§ Exercise brief
In the records below, find the lines that include "from" and copy each.

§ Information supplied

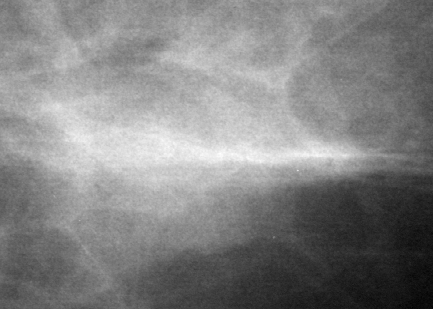
Crop from a digitized film mammogram around one marked abnormality; left breast; MLO view; BI-RADS breast density category 2 (scale 1–4).
- Marked abnormality: mass, shape oval, margins ill defined; BI-RADS assessment category 4; subtlety rating 4 on a 1 (subtle) to 5 (obvious) scale; pathology result (as recorded, not read from the image): benign.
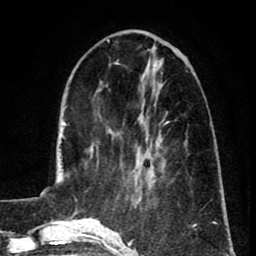
Breast MRI (dynamic contrast-enhanced), one axial slice; slice 29 of 80 in the series (ordered by position); cropped to one breast; dynamic contrast-enhanced series, time point 2 of 8 at this slice position (early post-contrast); 1.5 T; TE 2.6 ms, TR 5.8 ms; 2 mm slice thickness; 256 × 256 image matrix. Female patient.
Outlined on this slice (semi-automatic segmentation, software-assisted and operator-edited):
- enhancing-tissue mask used for the functional tumour volume (all voxels passing the contrast-enhancement thresholds inside the analysis volume; usually the tumour): bounding box [x1, y1, x2, y2] px = [137, 121, 168, 190]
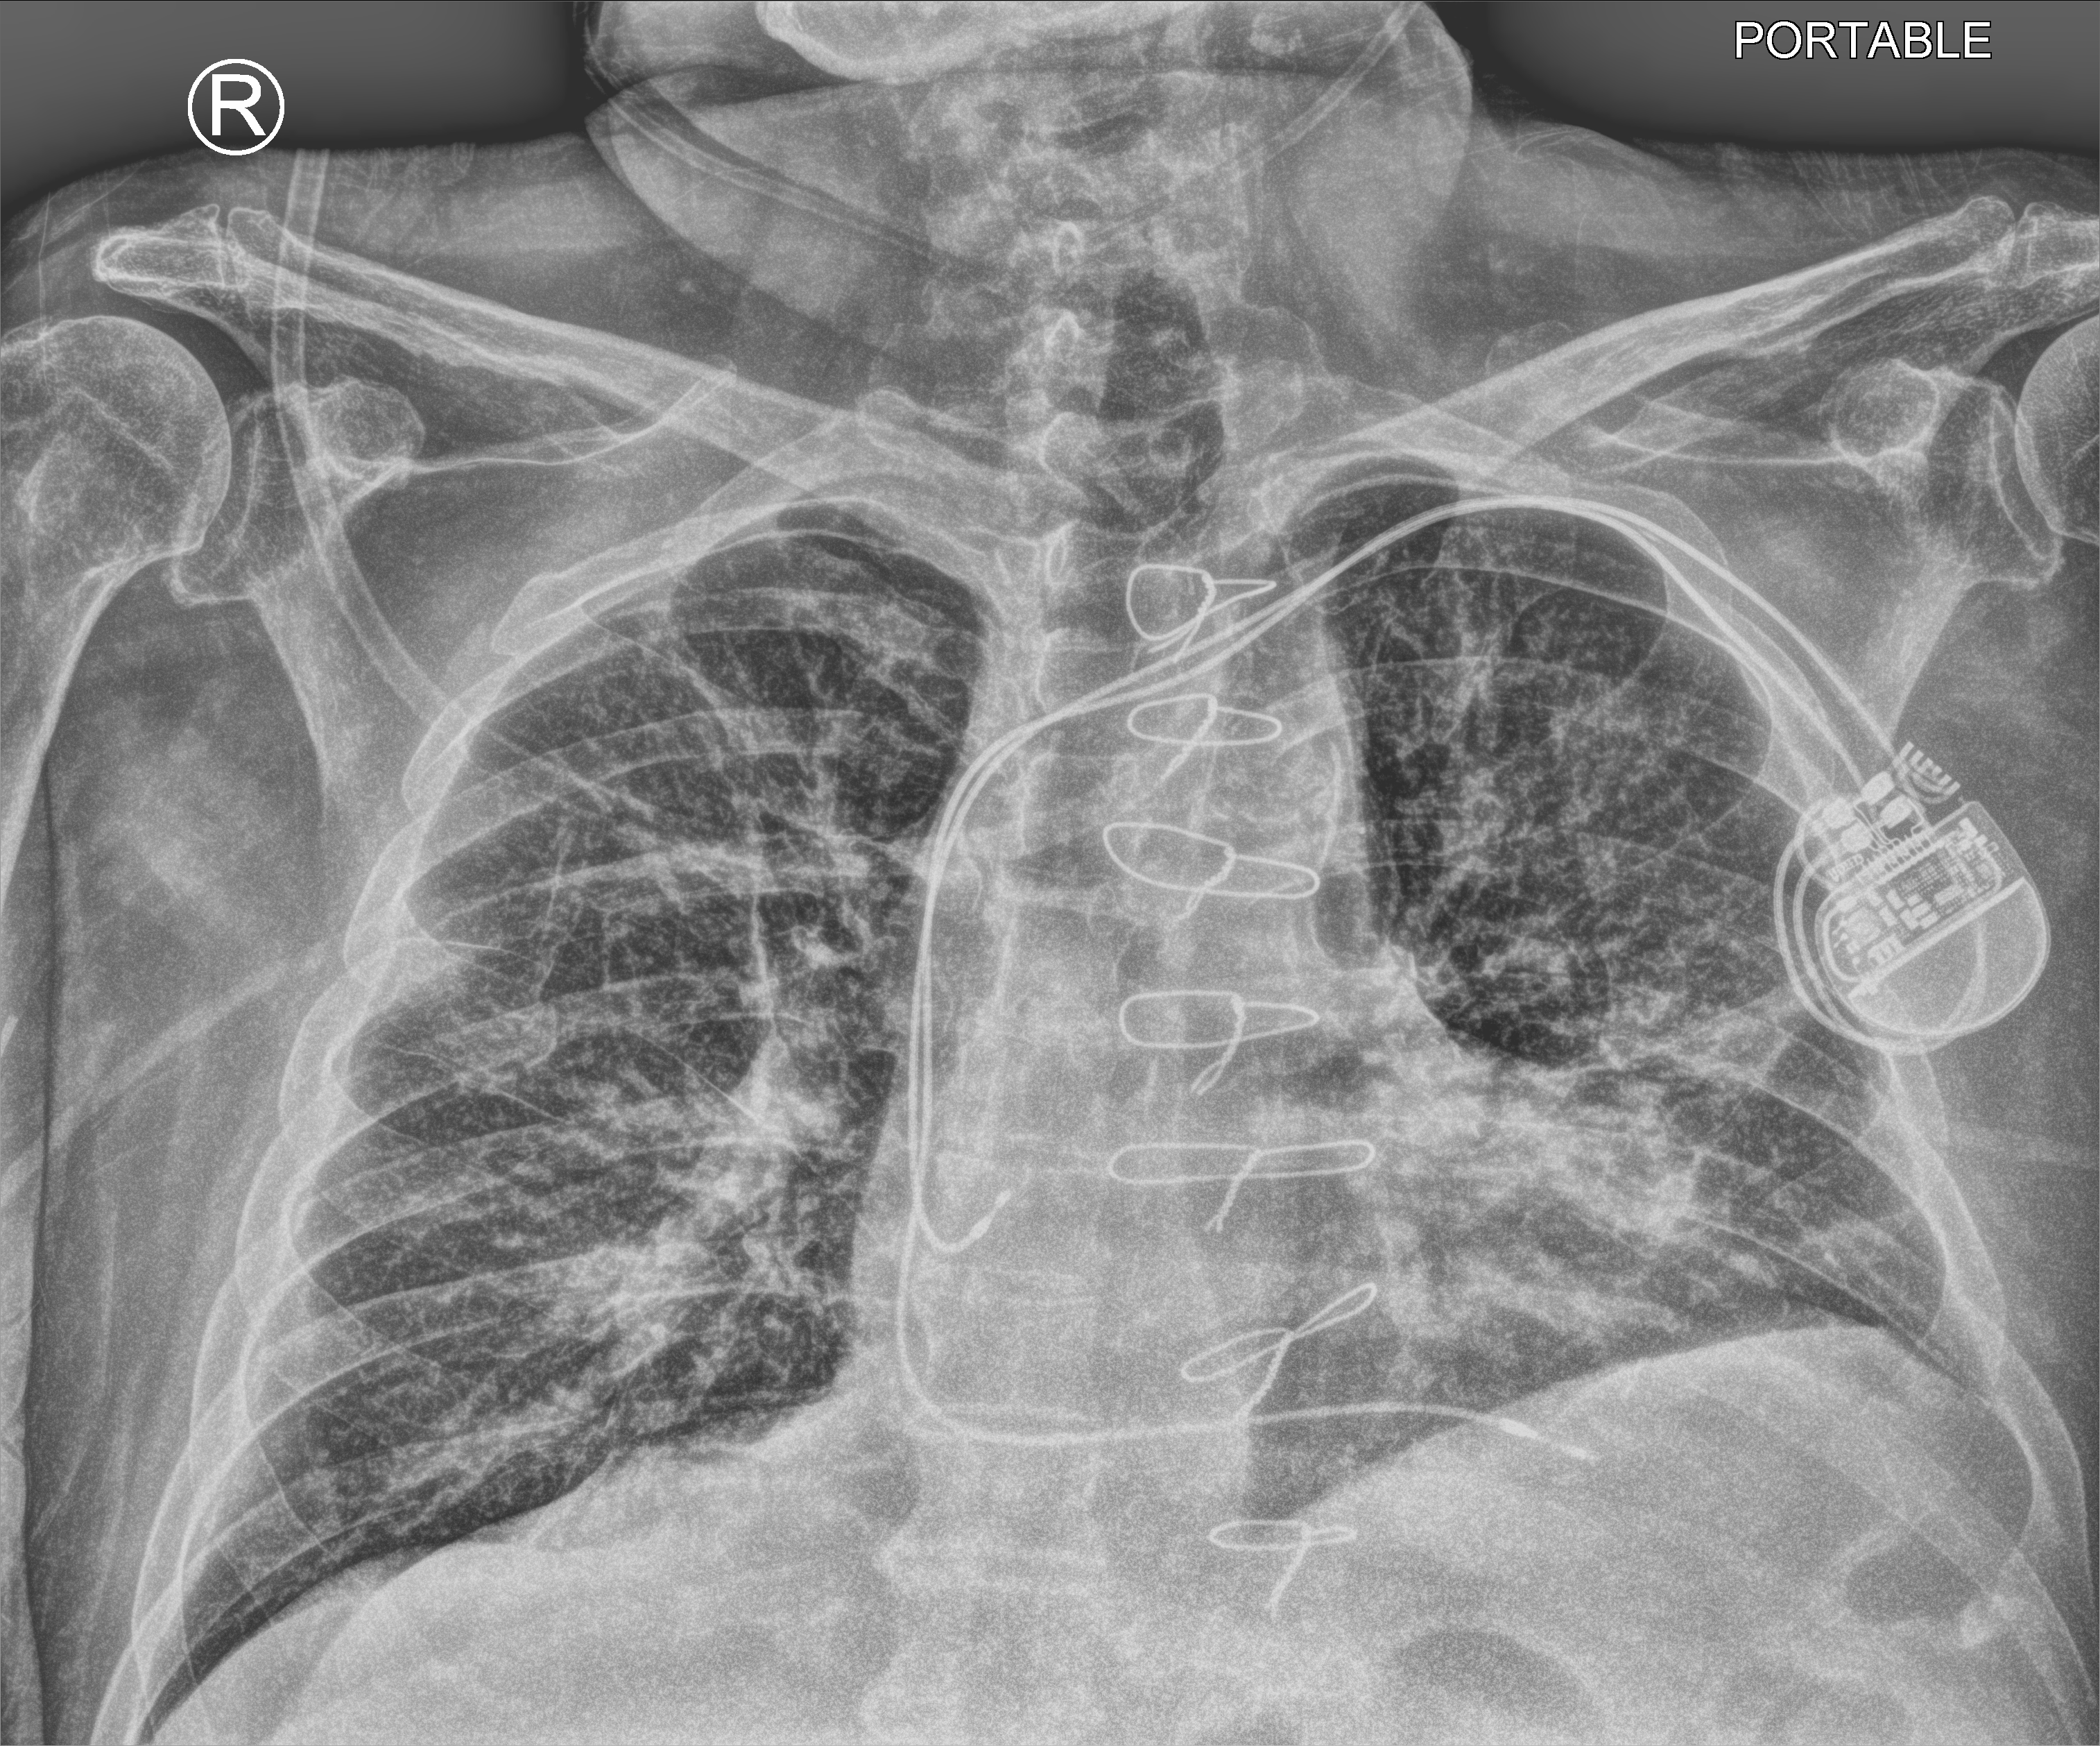
Chest X-ray (portable), anteroposterior (AP) projection. Patient hospitalised with COVID-19; male, aged 75–90 years.
Admission-level facts for this patient (not findings on this image; timing relative to this image not recorded):
- length of hospital stay: 6 days
- mechanically ventilated during this hospital stay: no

§ Result
Crop from a digitized film mammogram around one marked abnormality; left breast; MLO view; BI-RADS breast density category 2 (scale 1–4).
- Marked abnormality: mass, shape oval, margins ill defined; BI-RADS assessment category 4; subtlety rating 4 on a 1 (subtle) to 5 (obvious) scale; pathology result (as recorded, not read from the image): benign.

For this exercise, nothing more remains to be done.